Nul doute que celui-ci ait offert à Constance Noaille cette « concession à
perpétuité ». La femme créole devait être trop pauvre pour s'offrir pareille
sépulture. Elle a été enterrée dans le carré des protestants, ce qui exclut
donc qu'elle ait été baptisée selon le rite catholique. « C'est
sans doute une fille d'esclave qui a été embarquée afin de devenir femme de
chambre », note Éric Lhomeau, auteur d'un guide sur ce cimetière.

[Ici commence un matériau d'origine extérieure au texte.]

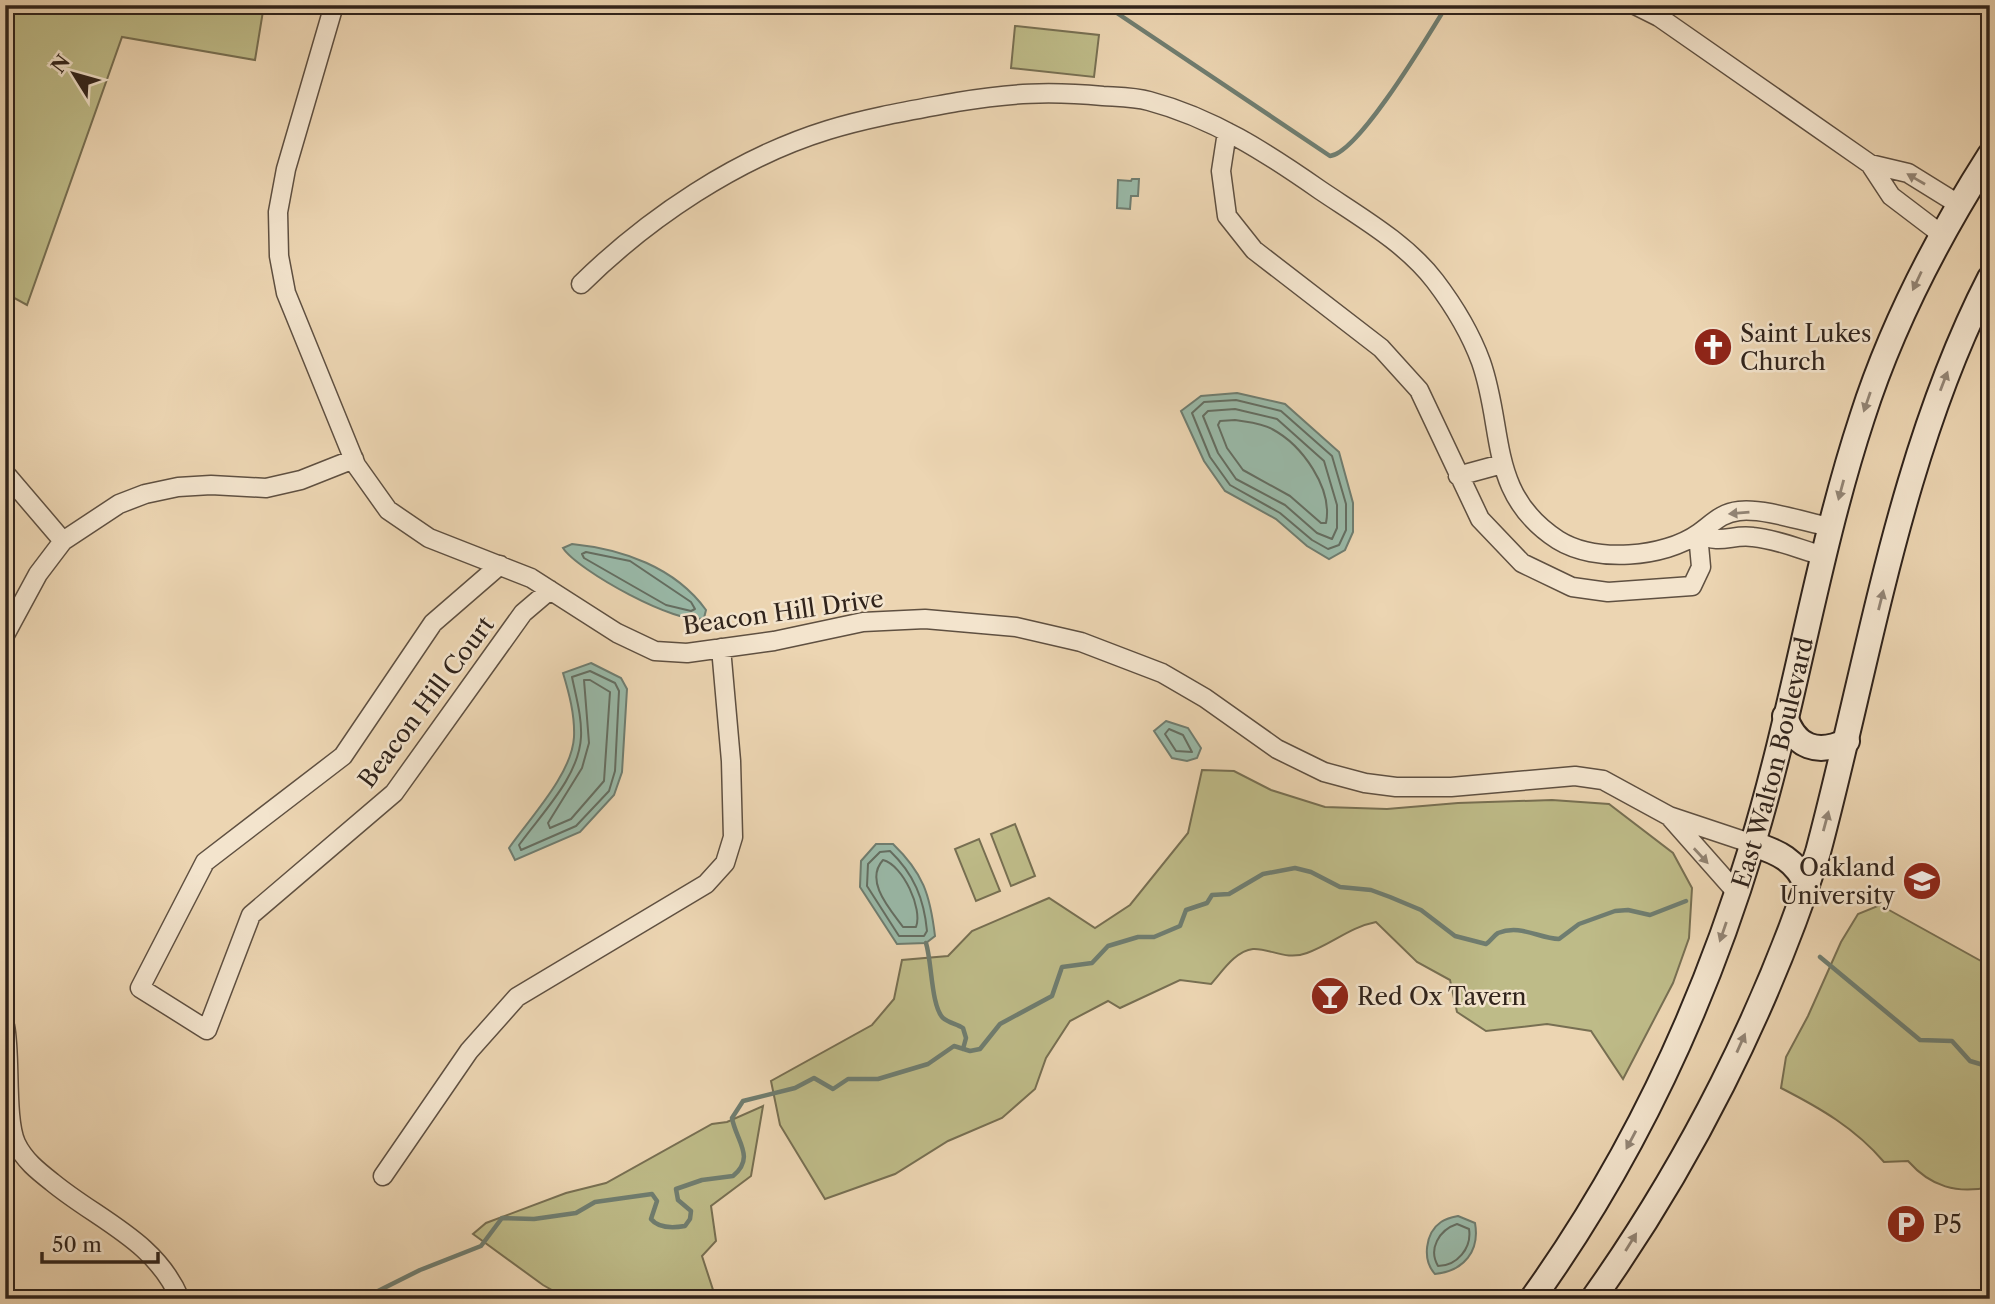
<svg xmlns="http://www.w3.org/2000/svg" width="1995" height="1304" viewBox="0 0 1995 1304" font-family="'Libre Caslon Text',serif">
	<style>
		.green { fill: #bebb88; stroke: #776f52; stroke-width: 2 }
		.water { fill: #99b9a8; stroke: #6f7d70; stroke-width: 2 }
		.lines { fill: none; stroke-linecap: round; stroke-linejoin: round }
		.shore { stroke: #646e62; stroke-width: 2 }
		.stream { stroke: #6f7d70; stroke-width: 4.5 }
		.minor-casing { stroke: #5f5041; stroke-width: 21 }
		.secondary-casing { stroke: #30231b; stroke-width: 28 }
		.minor { stroke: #f3e4cd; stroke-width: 18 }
		.secondary { stroke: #f3e4cd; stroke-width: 24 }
		.oneway { fill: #928474 }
		.labels { text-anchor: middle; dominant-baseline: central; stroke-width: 5; stroke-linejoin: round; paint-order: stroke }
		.poi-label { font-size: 24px; fill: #30231b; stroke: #f3e4cd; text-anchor: start }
		.street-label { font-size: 24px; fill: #30231b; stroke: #f3e4cd }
	</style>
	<rect width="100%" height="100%" fill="#ecd5b2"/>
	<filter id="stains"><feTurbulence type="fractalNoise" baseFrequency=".00286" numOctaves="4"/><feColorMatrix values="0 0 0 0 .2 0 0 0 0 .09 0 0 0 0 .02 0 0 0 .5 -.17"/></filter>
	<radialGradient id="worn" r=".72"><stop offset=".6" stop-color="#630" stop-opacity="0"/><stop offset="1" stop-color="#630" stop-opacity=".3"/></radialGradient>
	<path class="green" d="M5,5H264L255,60L122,37L27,305L5,293Z
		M1015,26L1099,35L1094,77L1011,68Z
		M1202,770L1234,771L1271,790L1325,807L1387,809L1458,803L1552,800L1609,804L1673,853L1692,888L1689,938L1673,983L1623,1079L1591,1031L1547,1024L1486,1031L1457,1012L1450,980L1417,962L1376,922C1350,927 1332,944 1307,953C1286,961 1270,948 1253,949C1235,951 1222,972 1211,984L1180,980L1120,1008L1108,1001L1070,1021L1046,1058L1035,1089L1002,1118L948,1141L895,1174L825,1199L780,1125L771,1081L872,1025L894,999L902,960L948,956L972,931L1049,898L1095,928L1130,905L1188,833Z
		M1015,824L1035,876L1011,886L991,834Z
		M979,839L1000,891L976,901L955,849Z
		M1880,905L1990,966V1187C1957,1194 1931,1187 1908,1161L1884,1162C1855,1128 1820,1108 1781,1088L1786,1057L1808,1016L1841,942L1858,914Z
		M763,1106L751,1176L711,1206L716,1241L702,1256L716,1299H568L543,1285L473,1234L486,1223L566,1193L606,1183L712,1124L727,1122Z"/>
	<path class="water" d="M1132,179H1139L1138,196H1131L1130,209L1117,208L1118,180L1131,181Z
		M1237,393L1285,404L1339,452L1353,503V532L1345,550L1329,559L1307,546L1276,519L1225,491L1204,461L1181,411L1201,396Z
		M572,544C622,549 675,567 706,610L704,618C679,627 577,570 563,548Z
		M591,663L621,678L627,689L622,772L614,795L580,832L515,860L509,848C530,818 572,774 574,737C575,715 569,693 563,673Z
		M1166,721L1188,728L1201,748L1197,758L1187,761L1172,758L1154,731Z
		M876,844H893C923,873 930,894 935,936L926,943L897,944L860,887L861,861Z
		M1458,1216L1475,1223C1480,1251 1464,1271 1435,1274C1422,1260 1425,1233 1441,1222C1445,1219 1453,1217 1458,1216Z"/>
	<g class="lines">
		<path class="shore" d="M1236,400L1281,411L1332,456L1346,504V530L1339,545L1328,549L1312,540L1280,513L1230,485L1210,457L1192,413L1204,402Z
			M1235,409L1277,419L1324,461L1337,505V528L1332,539L1317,533L1285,505L1236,479L1218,453L1203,416L1208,411Z
			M1235,420C1246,422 1262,423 1272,429C1302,445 1333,488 1326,523H1321L1290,496L1243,470L1227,448L1218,425L1220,421Z
			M586,552L630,561L691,602L695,609L691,611L666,605L584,558L582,554Z
			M590,671L615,683L619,691L615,771L609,791L576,826L521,850L519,845C541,814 579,777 581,737C582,717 576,697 572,677Z
			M584,680H590L610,692L604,781L571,819L550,828L548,823L582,768L589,743Z
			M1169,729L1183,735L1192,752L1176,751L1165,734Z
			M880,852L890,851C914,874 924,899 927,931L924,936H899L867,886L868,864Z
			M883,860C903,865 923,909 916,927H903C890,909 864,881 883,860Z
			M1457,1224L1469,1229C1472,1248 1457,1266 1438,1266C1428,1249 1439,1230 1457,1224Z"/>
		<path class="stream" d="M1105,5L1330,156C1359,153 1429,34 1447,5
			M926,943C932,962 931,1006 943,1018C949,1023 957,1024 963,1028L966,1038L963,1049
			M1820,957L1920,1040L1952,1041L1970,1061L1990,1067
			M362,1299L420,1270L481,1246L502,1218L534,1219L576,1213L595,1202L652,1194L657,1201L651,1219C658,1228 673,1228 685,1226L690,1219L691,1211L678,1200L676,1189L702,1180L733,1176C756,1157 736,1141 732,1118L743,1101L795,1088L814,1078L833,1089L848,1079H878L928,1064L954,1046L970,1051L980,1049L1000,1024L1052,996L1062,967L1092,963L1108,946L1138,937H1154L1180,926L1186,910L1207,903L1212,895L1229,894L1263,874L1295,868L1311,872L1340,887L1371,890L1390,897L1421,910L1455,936L1486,944C1491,941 1493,936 1498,933C1520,924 1538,938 1559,939L1579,924L1615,911L1628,910L1650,915L1686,901"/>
		<g class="minor-casing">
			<path id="minor" d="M334,5L286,169L278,212L279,256L286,293L356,465L388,510L429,538L531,578L617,633L655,651L687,653L774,641L863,622L925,619L1016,627L1081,642L1162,673L1205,698L1277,749L1324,772L1365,783L1396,787H1451L1575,776L1603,780L1669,816L1753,844
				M1635,5L1659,17L1870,164L1908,173L1958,204
				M1227,132L1221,171L1227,216L1254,250L1381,348L1419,390L1480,519L1522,563L1572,587L1608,592L1692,586L1701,567L1698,534
				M1870,164L1891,196L1941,234
				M581,284C648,218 737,158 828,130C870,117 914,110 957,102C1011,93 1048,91 1103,96C1118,97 1135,97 1149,101C1213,118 1267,153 1320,190C1360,217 1406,243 1435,281C1454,306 1470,332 1481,362C1505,430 1487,494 1558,540C1595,563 1664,558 1699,533C1713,523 1721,513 1739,511C1763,508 1805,522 1830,527
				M5,473L63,541
				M1458,476L1502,464
				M1698,534C1722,545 1731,534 1753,537C1777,539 1801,550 1824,556
				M500,565L433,623L343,756L205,862L140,988L207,1030L251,915L394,793L523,613L550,590
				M5,635L38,574L63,541L119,504L145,494L178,487L211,485L266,488L301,480L354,459
				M1669,816L1737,893
				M5,1026C11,1056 5,1119 16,1143C24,1160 38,1171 52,1182C98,1220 156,1241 180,1299
				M383,1176L469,1051L517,997L706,884L725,863L733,837L731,761L721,648"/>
		</g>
		<g class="secondary-casing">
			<g id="secondary">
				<path d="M1785,716C1795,748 1818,755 1847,741"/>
				<path d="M1753,844C1778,852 1796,860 1807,886"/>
				<path id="s1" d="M1532,1299C1631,1161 1703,1008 1752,846C1795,705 1816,558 1862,418C1892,324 1937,238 1990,155"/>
				<path d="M1593,1299C1689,1164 1767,1010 1818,852C1869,661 1899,455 1990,278"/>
			</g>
		</g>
		<use href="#minor" class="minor"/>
		<use href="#secondary" class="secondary"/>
	</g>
	<defs><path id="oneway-solid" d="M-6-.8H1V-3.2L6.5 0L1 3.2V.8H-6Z" transform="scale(1.75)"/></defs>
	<g class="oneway">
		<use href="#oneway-solid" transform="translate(1916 179) rotate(-150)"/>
		<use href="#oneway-solid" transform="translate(1917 281) rotate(115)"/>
		<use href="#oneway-solid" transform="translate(1944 381) rotate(-69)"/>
		<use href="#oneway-solid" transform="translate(1867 402) rotate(109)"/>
		<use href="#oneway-solid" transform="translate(1841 490) rotate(105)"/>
		<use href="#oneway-solid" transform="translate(1739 513) rotate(175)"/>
		<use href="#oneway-solid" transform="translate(1881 600) rotate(-76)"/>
		<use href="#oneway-solid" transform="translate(1826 821) rotate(-75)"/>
		<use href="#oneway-solid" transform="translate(1701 856) rotate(47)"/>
		<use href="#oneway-solid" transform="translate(1723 932) rotate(109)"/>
		<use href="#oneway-solid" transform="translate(1741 1043) rotate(-66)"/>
		<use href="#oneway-solid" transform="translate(1631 1140) rotate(118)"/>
		<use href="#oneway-solid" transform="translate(1631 1242) rotate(-58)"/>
	</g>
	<defs>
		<g id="church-disc" transform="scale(2.0125)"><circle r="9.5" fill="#8f2418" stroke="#f3e4cd"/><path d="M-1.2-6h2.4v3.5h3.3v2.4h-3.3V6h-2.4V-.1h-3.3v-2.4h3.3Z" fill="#fff"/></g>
		<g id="university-disc" transform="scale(2.0125)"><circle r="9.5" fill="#8f2418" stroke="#f3e4cd"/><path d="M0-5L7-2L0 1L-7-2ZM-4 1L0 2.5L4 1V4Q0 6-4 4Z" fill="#fff"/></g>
		<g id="bar-disc" transform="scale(2.0125)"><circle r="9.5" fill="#8f2418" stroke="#f3e4cd"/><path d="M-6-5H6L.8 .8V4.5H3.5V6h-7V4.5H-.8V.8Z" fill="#fff"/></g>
		<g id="parking-disc" transform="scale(2.0125)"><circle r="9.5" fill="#8f2418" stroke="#f3e4cd"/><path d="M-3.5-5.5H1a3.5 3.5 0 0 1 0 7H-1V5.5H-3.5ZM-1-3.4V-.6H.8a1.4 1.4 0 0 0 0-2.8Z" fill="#fff"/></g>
	</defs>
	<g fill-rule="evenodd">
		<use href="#church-disc" x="1713" y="347"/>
		<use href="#university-disc" x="1922" y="881"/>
		<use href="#bar-disc" x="1330" y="996"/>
		<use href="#parking-disc" x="1906" y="1224"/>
	</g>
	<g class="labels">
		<g class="poi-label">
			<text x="1740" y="333">Saint Lukes<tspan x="1740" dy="28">Church</tspan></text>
			<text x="1895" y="867" text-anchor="end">Oakland<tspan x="1895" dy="28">University</tspan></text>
			<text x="1357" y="996">Red Ox Tavern</text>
			<text x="1933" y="1224">P5</text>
		</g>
		<g class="street-label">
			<text transform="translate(783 612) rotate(-8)">Beacon Hill Drive</text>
			<text transform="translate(426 702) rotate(-53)">Beacon Hill Court</text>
			<text stroke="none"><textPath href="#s1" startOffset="592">East Walton Boulevard</textPath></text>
		</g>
	</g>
	<rect width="1995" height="1304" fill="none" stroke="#ecd5b2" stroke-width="28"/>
	<rect x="7" y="7" width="1981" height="1290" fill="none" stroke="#30231b" stroke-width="3.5"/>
	<rect x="14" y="14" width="1967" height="1276" fill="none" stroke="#30231b" stroke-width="2"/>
	<g transform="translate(74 74) rotate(307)" stroke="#f3e4cd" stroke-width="5" paint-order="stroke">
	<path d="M0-5L12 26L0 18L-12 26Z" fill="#30231b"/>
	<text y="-10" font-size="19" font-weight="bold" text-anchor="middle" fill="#30231b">N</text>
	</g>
	<path d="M42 1252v10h116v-10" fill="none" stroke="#30231b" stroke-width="3.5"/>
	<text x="52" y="1252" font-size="21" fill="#30231b" stroke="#f3e4cd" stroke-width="5" paint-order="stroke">50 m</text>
	<rect width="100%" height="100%" filter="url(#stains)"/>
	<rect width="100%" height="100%" fill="url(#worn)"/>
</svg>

Pour mémoire, l'esclavage a été aboli en 1848. Octave Cestor, conseiller
municipal chargé des relations Nantes-Afrique Caraïbes, est heureux de pareille
découverte. « Je pense qu'il devait s'agir d'une esclave
affranchie », indique t-il. Pour celui qui est aussi président de
l'association Mémoire d'outre mer, « la collectivité doit
s'occuper le plus rapidement possible de la sépulture abandonnée. Ceci est un
patrimoine mémoriel.
Il doit entrer dans notre réflexion et nos actions par rapport à la mémoire
de la traite négrière ».
Commerce triangulaire
Le conseiller va plus loin en précisant qu'il compte inclure « cette
tombe dans un parcours de la mémoire entre le château des ducs et le Quai de la
Fosse. Car nous allons ajouter des explications et des cartels auprès des noms
de rues ou de place qui ont un rapport avec l'histoire de la traite ».
Entre le château, le cimetière et le quai, la silhouette d'un triangle se
dessine et la symbolique devient frappante avec ce que l'on surnommait le «
commerce triangulaire ». En attendant, la mémoire de
Constance Noaille, domestique créole au 19e siècle à Nantes, est en
passe d'être retrouvée. Rien que pour ça, c'est une très belle nouvelle.